Source code of the Multiple-instance Learning Paraphrase (MultiP) Model in the following paper:

 "Extracting Lexically Divergent Paraphrases from Twitter"
 Wei Xu, Alan Ritter, Chris Callison-Burch, William B. Dolan and Yangfeng Ji
 In Transactions of the Association for Computational Linguistics (TACL) 2014
 http://tacl2013.cs.columbia.edu/ojs/index.php/tacl/article/view/498

PACKAGE

The package contains the following folders and scripts:

 ./src/          source code for MultiP, in Scala and Java
 ./data/         the train/dev/test data & word significance data used in topical features in the paper
 build.sbt       the config file for Simple Build Tool (sbt)
 run.sh   		the script that compiles and runs MultiP

The package requires sbt and Scalala.

To install sbt:

 download it from http://www.scala-sbt.org/ and follow the instructions on its website to install

To install Scalala:

 download it by "git clone https://github.com/scalala/Scalala.git"
 then type "sbt publish-local" under the /Scalala/ directory

To run MultiP:

 either type "sbt run" or "./run.sh"     only difference is that run.sh allocates memory space

CODE

The directory ./src/main/ contains the source code for MultiP organized as follows:

 ./src/main/java/*   external packages from MIT/Sussex/UW for stemming, string similarity etc.
 ./src/main/scala/*  core code for MultiP
      Main.scala       the entrance of the program that trains and tests (main evaluation function) the MultiP model 
      MultiP.scala     the main class of the MultiP algorithms and parameters
      Eval.scala       the secondary evaluation functions that monitors the training progress
      WordSentencePairs.scala  the main data structure, which reads in from data files and extract features.      
      Vocab.scala      mapping tables for converting string type of data to compact vector representation     
      Helper.scala     some minor functions to assist preprocessing the data
      Common.scala     some minor functions to assist computing efficiency
      PINC.scala       additional evaluation metric PINC (not required to run MultiP)
      feature/*.scala  functions to extract various features
      com/*            external package for string metrics

DATA (email us)

The dataset contains the following files:

./data/train.labeled.data  (13063 sentence pairs)
./data/dev.labeled.data    ( 4727 sentence pairs)
./data/test.labeled.data   (  972 sentence pairs)
./data/trends.test.wordsig (precomputed to create topic-level features)
./data/trends.train.wordsig (precomputed to create topic-level features)

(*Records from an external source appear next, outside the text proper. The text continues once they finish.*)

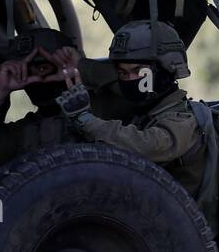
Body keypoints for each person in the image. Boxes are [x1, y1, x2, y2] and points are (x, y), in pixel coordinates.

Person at [53, 20, 209, 194]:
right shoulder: (146, 108)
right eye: (123, 73)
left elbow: (148, 145)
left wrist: (86, 120)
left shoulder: (183, 119)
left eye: (138, 71)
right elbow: (114, 78)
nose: (129, 79)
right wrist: (80, 66)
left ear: (165, 70)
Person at [0, 26, 91, 167]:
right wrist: (0, 90)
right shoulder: (25, 135)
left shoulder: (102, 115)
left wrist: (84, 70)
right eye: (28, 69)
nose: (39, 76)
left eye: (45, 67)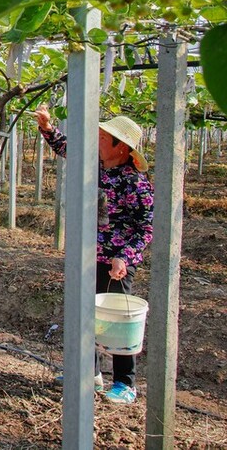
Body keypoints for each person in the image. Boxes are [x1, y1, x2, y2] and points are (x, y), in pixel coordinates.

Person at [35, 106, 154, 404]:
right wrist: (48, 127)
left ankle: (126, 383)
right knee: (85, 314)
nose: (96, 141)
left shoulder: (135, 183)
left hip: (116, 263)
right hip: (88, 254)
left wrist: (124, 257)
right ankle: (90, 374)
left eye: (103, 137)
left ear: (122, 147)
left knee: (117, 319)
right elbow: (66, 148)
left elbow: (146, 228)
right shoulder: (95, 165)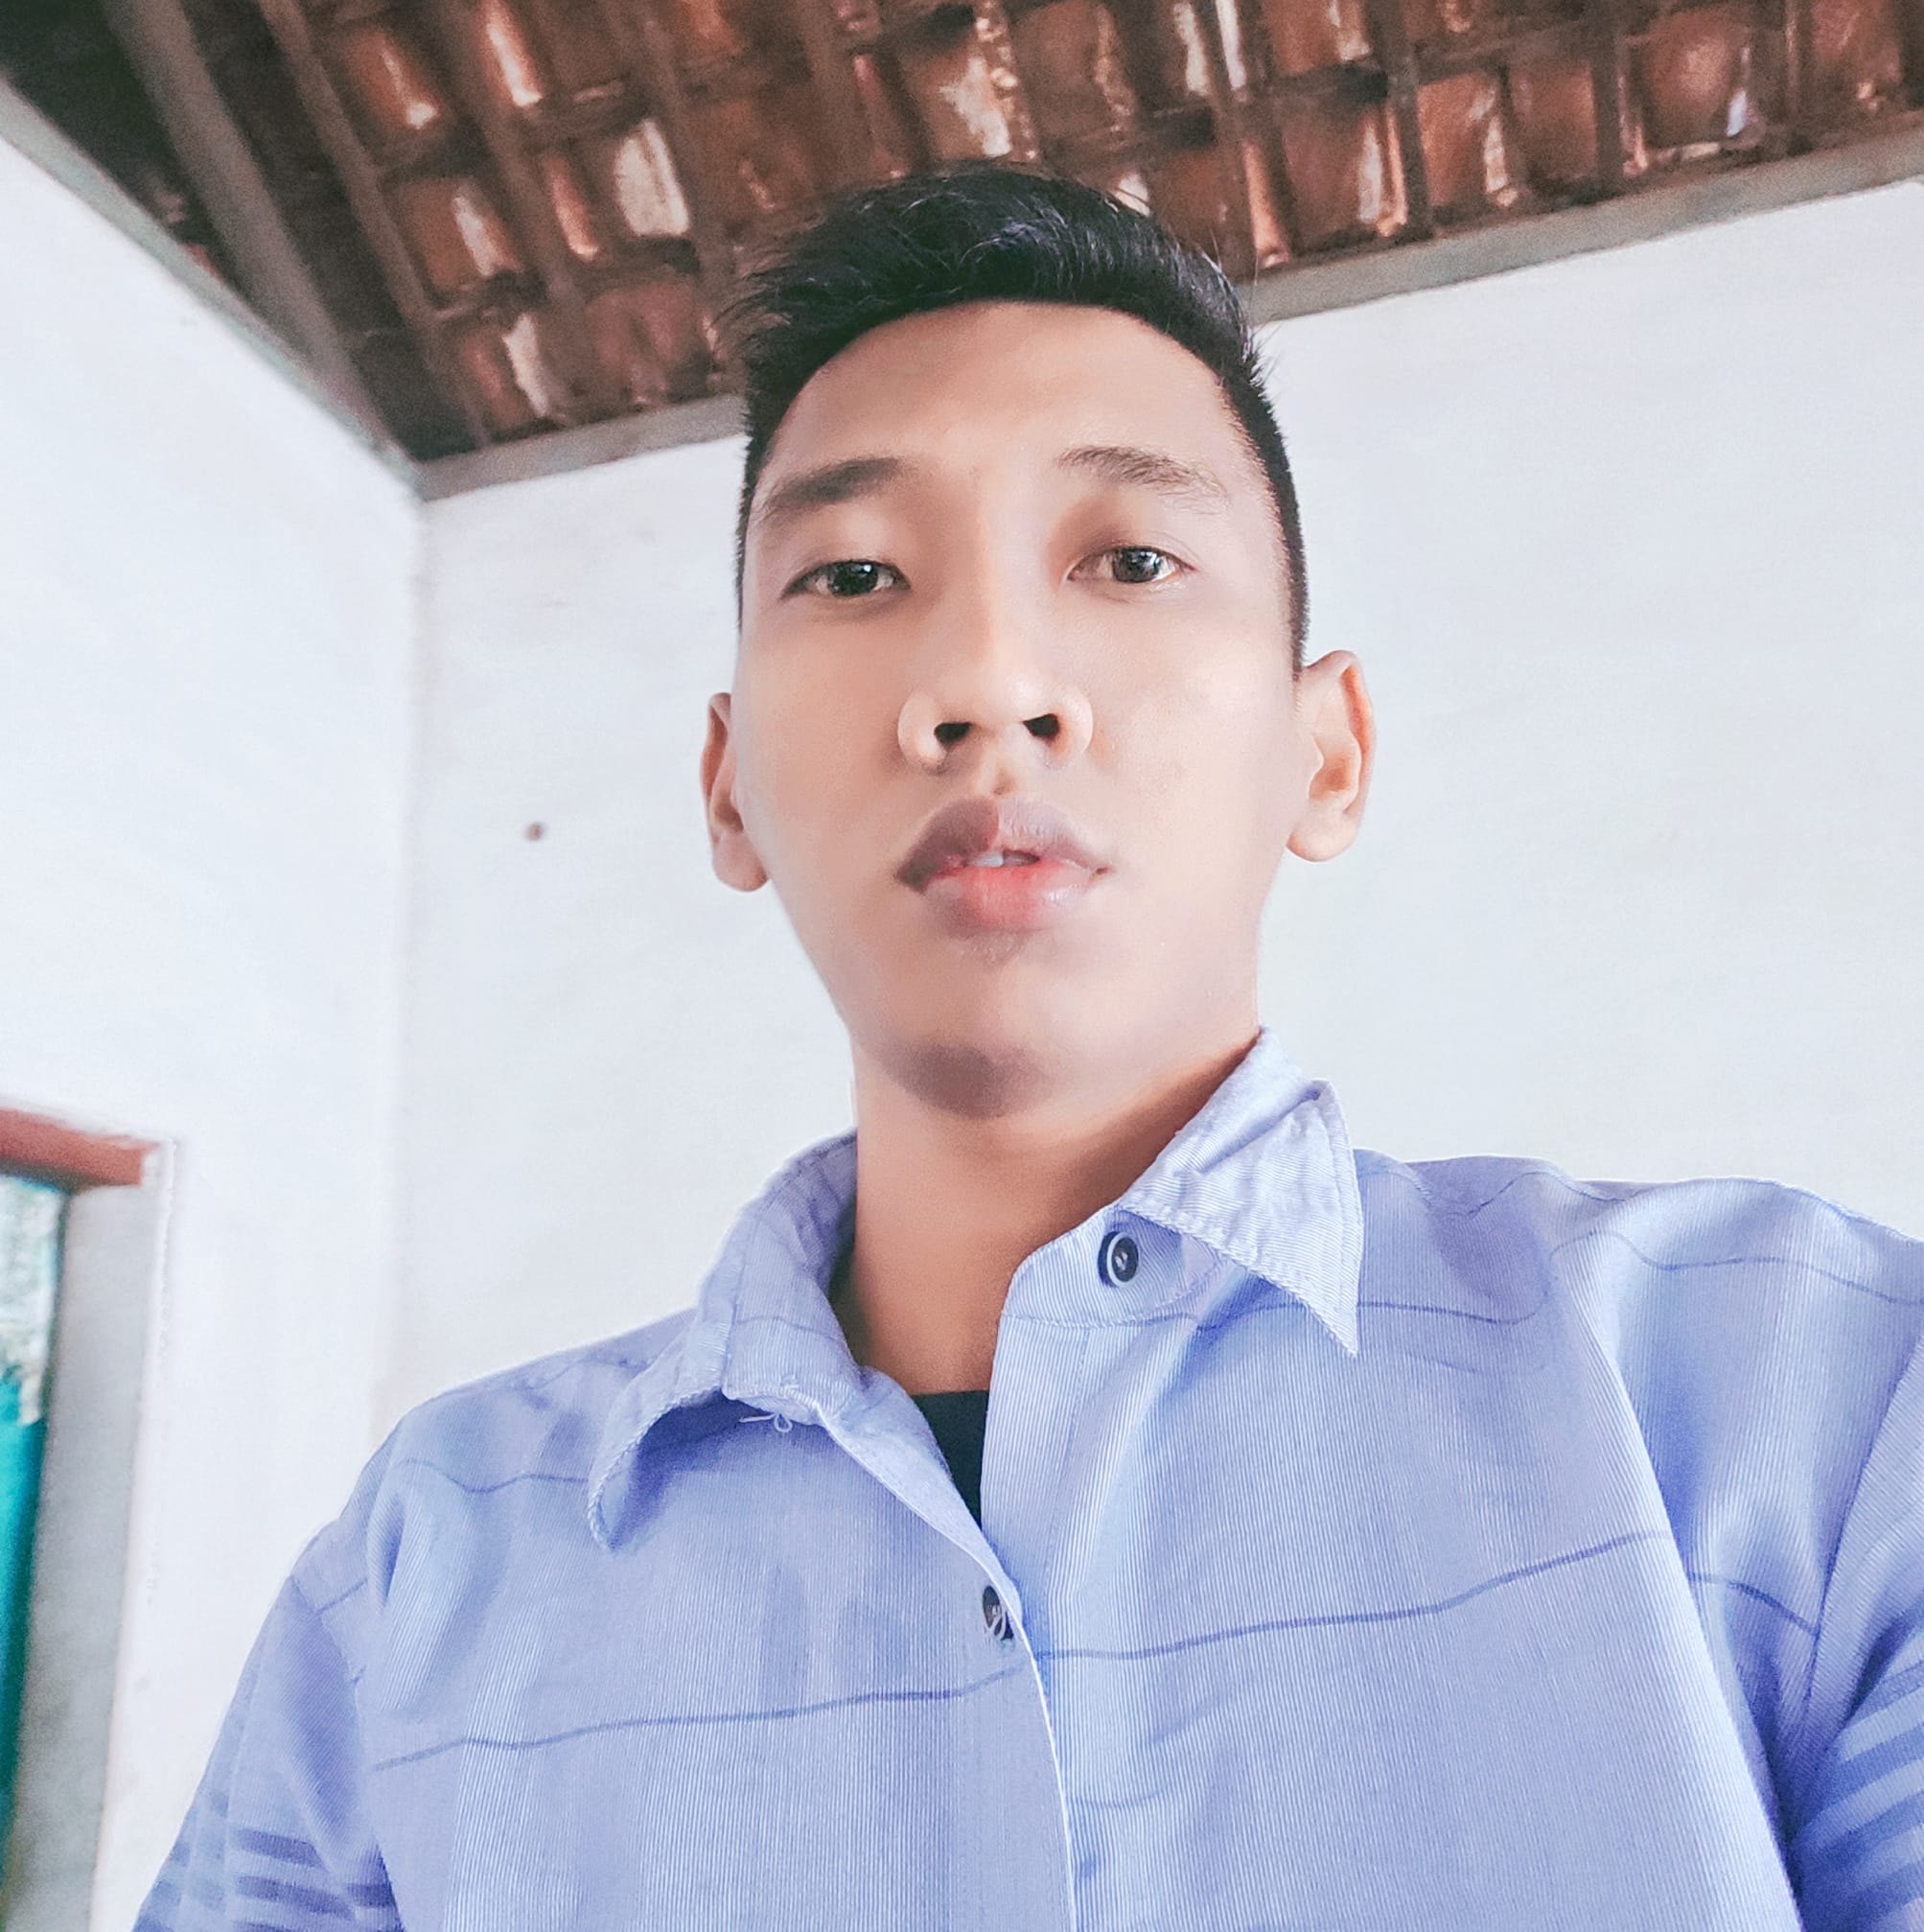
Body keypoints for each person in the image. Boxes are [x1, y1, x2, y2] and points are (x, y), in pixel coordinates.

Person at [138, 162, 1922, 1931]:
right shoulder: (420, 1575)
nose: (990, 683)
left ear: (1325, 755)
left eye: (1131, 559)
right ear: (728, 787)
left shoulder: (1820, 1417)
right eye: (854, 573)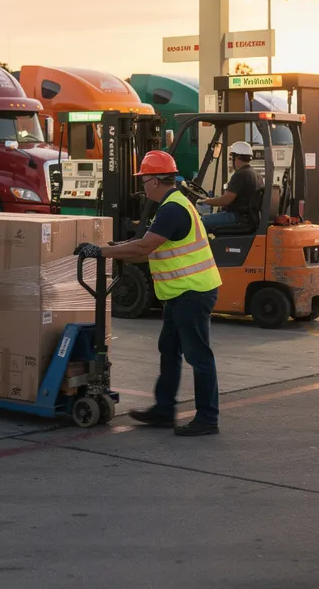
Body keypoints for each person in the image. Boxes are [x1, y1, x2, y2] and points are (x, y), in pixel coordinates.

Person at [75, 150, 223, 436]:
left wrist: (102, 252)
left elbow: (143, 248)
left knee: (198, 356)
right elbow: (148, 247)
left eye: (144, 180)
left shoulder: (173, 209)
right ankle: (164, 410)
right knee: (169, 350)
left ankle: (208, 418)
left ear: (155, 180)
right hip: (180, 293)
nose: (142, 187)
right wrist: (119, 247)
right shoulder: (173, 204)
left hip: (192, 293)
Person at [198, 141, 261, 231]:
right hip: (248, 217)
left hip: (237, 216)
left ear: (237, 156)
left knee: (200, 222)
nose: (231, 160)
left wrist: (206, 201)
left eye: (232, 157)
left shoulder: (240, 175)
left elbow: (225, 200)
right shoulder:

Notice that the train and dev data is collected from the same time period and same trending topics. In the evaluation later, we will test the system on data collected from a different time period.

Both train/dev data files come in the tab-separated format. Each line contains 6 columns:

Topic_Id | Topic_Name | Sent_1 | Sent_2 | Label | Sent_1_tag | Sent_2_tag |

The "Trending_Topic_Name" are the names of trends provided by Twitter, which are not hashtags.

The "Sent_1" and "Sent_2" are the two sentences, which are not necessarily full tweets. Tweets were tokenized by Brendan O'Connor et al.'s toolkit (ICWSM 2010) and split into sentences.

The "Sent_1_tag" and "Sent_2_tag" are the two sentences with part-of-speech and named entity tags by Alan Ritter et al.'s toolkit (RANLP 2013, EMNLP 2011).

The "Label" column is in a format such like "(1, 4)", which means among 5 votes from Amazon Mechanical turkers only 1 is positive and 4 are negative. We would suggest map them to binary labels as follows:

paraphrases: (3, 2) (4, 1) (5, 0)
non-paraphrases: (1, 4) (0, 5)
debatable: (2, 3)  which were discard in our experiments

The test data contains an extra column of expert labels. It is a single digit between between 0 (no relation) and 5 (semantic equivalence), annotated by expert.
We would suggest map them to binary labels as follows:

paraphrases: 4 or 5
non-paraphrases: 0 or 1 or 2  
debatable: 3   (which we discarded in Paraphrase Identification evaluation)